• **Work instructions**:
Below are the entries to work from; restate word for word the portion that opens with the line containing "<!-- service casing -->" and closes with the line containing "<!-- secondary -->", keeping both.

• **Data**:
****
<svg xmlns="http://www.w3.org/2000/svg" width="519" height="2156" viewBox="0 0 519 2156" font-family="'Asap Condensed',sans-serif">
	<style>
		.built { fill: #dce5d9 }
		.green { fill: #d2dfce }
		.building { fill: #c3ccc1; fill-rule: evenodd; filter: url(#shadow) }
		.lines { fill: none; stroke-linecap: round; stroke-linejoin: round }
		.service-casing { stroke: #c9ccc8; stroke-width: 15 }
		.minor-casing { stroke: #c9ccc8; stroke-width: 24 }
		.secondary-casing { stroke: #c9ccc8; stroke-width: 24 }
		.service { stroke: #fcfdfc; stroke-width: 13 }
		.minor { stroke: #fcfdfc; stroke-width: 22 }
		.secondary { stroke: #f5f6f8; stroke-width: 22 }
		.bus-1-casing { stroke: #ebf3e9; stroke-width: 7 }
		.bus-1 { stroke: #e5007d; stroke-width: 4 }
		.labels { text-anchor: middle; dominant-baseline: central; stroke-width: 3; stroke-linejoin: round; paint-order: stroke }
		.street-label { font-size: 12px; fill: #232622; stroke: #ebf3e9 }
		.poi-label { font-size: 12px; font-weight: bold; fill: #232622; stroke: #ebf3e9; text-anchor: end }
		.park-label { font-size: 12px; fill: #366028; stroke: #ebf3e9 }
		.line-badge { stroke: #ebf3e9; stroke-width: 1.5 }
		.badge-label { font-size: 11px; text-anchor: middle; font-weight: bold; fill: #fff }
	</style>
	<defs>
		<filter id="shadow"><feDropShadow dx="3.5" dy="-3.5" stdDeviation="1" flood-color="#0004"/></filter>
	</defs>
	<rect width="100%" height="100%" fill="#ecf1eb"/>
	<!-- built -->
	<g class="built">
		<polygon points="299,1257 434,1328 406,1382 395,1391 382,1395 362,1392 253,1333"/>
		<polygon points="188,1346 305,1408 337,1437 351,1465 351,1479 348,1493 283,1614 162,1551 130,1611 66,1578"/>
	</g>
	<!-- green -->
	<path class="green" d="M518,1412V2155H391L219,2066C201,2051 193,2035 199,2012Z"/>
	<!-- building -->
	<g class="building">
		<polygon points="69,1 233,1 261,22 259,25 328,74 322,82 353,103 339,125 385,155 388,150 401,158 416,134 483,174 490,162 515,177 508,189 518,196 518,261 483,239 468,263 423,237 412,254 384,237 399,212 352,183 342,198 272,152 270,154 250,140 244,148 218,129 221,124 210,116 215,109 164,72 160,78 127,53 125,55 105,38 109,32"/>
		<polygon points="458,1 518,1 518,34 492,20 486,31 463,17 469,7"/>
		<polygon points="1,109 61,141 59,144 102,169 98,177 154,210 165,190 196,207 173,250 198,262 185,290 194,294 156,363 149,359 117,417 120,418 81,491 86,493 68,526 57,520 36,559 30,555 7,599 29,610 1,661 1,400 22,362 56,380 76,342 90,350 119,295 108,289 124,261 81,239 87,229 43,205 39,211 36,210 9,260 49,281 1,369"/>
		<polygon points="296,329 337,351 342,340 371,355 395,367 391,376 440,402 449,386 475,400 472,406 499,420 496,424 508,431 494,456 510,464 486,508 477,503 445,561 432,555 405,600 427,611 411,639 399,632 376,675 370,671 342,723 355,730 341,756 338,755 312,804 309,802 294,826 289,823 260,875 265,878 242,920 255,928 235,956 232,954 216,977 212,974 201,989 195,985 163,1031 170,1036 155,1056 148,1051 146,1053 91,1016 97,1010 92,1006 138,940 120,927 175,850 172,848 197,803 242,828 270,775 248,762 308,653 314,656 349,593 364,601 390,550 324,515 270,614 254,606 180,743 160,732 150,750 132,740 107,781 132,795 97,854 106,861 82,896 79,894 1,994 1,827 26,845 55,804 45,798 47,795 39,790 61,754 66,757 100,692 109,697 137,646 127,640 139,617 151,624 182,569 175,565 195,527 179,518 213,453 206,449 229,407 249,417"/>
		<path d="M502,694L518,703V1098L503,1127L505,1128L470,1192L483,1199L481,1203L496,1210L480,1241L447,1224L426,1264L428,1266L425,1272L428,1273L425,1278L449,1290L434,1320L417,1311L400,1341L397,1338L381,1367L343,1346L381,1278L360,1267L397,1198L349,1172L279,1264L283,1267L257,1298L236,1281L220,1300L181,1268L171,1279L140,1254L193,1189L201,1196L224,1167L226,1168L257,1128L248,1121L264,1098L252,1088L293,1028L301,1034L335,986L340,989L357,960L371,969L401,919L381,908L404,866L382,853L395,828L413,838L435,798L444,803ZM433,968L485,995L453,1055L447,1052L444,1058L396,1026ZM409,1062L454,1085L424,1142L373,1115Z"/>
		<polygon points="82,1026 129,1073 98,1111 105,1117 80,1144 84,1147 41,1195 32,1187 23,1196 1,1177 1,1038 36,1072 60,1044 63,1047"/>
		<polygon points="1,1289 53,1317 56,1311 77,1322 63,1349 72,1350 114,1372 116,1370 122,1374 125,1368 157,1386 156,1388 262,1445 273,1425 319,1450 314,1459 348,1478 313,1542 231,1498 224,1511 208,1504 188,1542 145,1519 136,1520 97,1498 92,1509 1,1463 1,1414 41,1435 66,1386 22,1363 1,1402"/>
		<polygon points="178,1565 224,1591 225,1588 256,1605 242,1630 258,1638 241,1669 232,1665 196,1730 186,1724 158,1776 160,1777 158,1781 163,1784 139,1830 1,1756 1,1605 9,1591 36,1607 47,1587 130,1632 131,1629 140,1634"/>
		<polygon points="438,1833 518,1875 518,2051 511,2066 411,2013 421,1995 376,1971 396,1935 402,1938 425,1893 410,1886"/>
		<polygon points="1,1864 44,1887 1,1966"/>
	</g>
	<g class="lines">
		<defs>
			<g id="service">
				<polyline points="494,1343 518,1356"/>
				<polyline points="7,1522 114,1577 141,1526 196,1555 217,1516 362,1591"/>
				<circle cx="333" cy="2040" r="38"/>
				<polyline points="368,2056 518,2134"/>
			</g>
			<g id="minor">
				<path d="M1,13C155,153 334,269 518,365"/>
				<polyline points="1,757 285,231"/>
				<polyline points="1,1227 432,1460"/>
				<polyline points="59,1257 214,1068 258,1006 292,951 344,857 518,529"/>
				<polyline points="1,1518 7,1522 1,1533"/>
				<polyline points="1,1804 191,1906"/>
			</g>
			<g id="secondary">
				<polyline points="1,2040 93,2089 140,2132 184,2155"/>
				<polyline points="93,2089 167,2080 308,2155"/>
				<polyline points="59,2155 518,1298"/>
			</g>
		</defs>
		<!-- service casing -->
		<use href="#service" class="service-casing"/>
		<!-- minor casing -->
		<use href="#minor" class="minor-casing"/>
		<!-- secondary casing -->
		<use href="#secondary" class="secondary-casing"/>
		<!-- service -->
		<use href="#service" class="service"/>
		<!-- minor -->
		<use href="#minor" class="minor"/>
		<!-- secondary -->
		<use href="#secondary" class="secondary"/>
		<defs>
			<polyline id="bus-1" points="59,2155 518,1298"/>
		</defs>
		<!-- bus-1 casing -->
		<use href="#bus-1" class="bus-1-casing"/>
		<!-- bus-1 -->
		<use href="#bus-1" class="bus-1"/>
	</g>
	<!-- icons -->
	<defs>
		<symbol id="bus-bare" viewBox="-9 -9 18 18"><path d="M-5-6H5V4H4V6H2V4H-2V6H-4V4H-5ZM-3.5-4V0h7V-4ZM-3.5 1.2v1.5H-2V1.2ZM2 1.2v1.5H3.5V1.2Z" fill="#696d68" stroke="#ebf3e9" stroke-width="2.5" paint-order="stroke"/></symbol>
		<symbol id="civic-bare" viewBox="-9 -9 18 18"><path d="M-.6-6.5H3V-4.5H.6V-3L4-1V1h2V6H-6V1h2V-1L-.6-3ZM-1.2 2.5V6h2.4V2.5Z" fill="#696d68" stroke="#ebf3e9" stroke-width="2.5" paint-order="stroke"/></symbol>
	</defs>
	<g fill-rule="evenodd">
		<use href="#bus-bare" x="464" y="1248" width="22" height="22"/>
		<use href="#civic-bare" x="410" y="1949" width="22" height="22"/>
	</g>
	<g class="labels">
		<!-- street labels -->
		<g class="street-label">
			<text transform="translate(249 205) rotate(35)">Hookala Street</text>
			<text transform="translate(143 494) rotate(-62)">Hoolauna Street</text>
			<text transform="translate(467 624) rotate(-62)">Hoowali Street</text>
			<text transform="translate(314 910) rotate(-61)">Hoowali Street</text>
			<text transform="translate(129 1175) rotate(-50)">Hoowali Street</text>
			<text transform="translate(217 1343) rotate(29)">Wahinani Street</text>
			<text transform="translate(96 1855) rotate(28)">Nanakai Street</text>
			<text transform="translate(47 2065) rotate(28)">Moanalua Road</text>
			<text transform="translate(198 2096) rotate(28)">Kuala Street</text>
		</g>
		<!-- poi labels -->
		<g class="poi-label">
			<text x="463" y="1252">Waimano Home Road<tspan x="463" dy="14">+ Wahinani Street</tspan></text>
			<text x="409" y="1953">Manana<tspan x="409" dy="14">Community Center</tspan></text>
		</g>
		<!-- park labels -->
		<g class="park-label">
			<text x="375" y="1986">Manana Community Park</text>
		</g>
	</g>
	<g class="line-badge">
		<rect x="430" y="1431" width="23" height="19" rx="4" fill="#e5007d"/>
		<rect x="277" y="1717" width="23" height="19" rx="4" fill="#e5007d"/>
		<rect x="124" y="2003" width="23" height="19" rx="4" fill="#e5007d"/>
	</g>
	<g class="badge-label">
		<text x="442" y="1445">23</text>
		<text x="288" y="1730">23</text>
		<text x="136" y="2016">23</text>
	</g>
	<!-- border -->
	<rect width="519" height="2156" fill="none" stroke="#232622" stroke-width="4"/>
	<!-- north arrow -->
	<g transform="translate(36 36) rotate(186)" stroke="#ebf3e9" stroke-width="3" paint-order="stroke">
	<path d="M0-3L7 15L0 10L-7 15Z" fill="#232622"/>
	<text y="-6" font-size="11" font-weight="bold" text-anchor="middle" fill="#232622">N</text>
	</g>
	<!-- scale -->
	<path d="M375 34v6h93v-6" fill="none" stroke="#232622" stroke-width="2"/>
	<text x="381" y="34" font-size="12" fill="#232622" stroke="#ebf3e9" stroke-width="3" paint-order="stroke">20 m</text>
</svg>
****
• **Result**:
		<!-- service casing -->
		<use href="#service" class="service-casing"/>
		<!-- minor casing -->
		<use href="#minor" class="minor-casing"/>
		<!-- secondary casing -->
		<use href="#secondary" class="secondary-casing"/>
		<!-- service -->
		<use href="#service" class="service"/>
		<!-- minor -->
		<use href="#minor" class="minor"/>
		<!-- secondary -->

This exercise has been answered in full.